EXCERPT START

Skip to main content
sarah hampson

Welcome, one and all, to what has become the world's most popular and lurid entertainment! The Female Body as Art Project is on display everywhere right now.

Right now, we have two perfect examples who are showcasing the most remarkable, heightened state of femininity at the same time. Yes, they're both pregnant! On exactly the same schedule – due to pop in July. What luck! These fascinating carriers of bumps are different sizes and shapes and have different ways of "dressing" them (as many describe it).

Get out your notepads to make comparisons! Get ready to vote on which you think is better and hotter! This is an exercise in the iterations of femininity, that complex, powerful state that half the world inhabits and all of it judges. (It might even be a subconscious expression of the current cultural anxiety about the merits of motherhood and whether that bump is worth having or not.) Whatever is at play, the whole bump business has been ratcheted up a notch in recent months, and our prurient gaze into the mechanics of the female body brings no opprobrium. It's open bump season, baby.

First, let's reacquaint ourselves with the two studies currently in the gallery of popular culture. You know who they are. (US magazine recently devoted six pages and the cover to a discussion about their differences.) Exhibit A: The Duchess of Cambridge, she of the demure, barely-there bump. Exhibit B: Kim Kardashian, she of the in-your-face bump.

By way of background on bump culture, let's give a nod to the Pill and modern medicine, which made pregnancy less perilous.

"Pregnancy wasn't celebrated in the way that it is today because so many women died in childbirth," Elizabeth Abbott, a Toronto author and historian and the author of A History of Celibacy, says on the phone. "Before birth control, many women – perhaps most women – had babies they didn't want."

EXCERPT END
PROVIDED RECORDS START

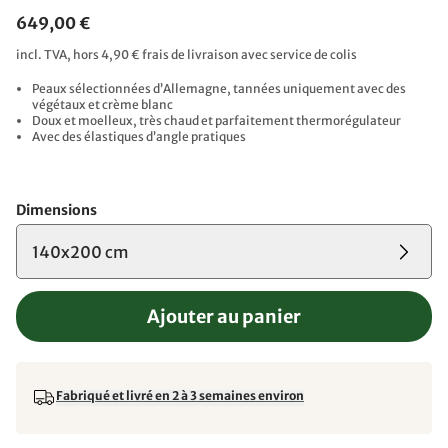
649,00 €
incl. TVA, hors 4,90 € frais de livraison avec service de colis
Peaux sélectionnées d’Allemagne, tannées uniquement avec des
végétaux et crème blanc
Doux et moelleux, très chaud et parfaitement thermorégulateur
Avec des élastiques d’angle pratiques
Dimensions
140x200 cm
Ajouter au panier
Fabriqué et livré en 2 à 3 semaines environ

PROVIDED RECORDS END

* _INSTRUCTIONS TO FOLLOW_
Reproduce the column on pregnancy bumps from "Get out your" up to and including "bump season, baby.", swapping "notepads" for "notebooks". The records come from a source separate from the column.

* _OUTPUT BELOW_
Get out your notebooks to make comparisons! Get ready to vote on which you think is better and hotter! This is an exercise in the iterations of femininity, that complex, powerful state that half the world inhabits and all of it judges. (It might even be a subconscious expression of the current cultural anxiety about the merits of motherhood and whether that bump is worth having or not.) Whatever is at play, the whole bump business has been ratcheted up a notch in recent months, and our prurient gaze into the mechanics of the female body brings no opprobrium. It's open bump season, baby.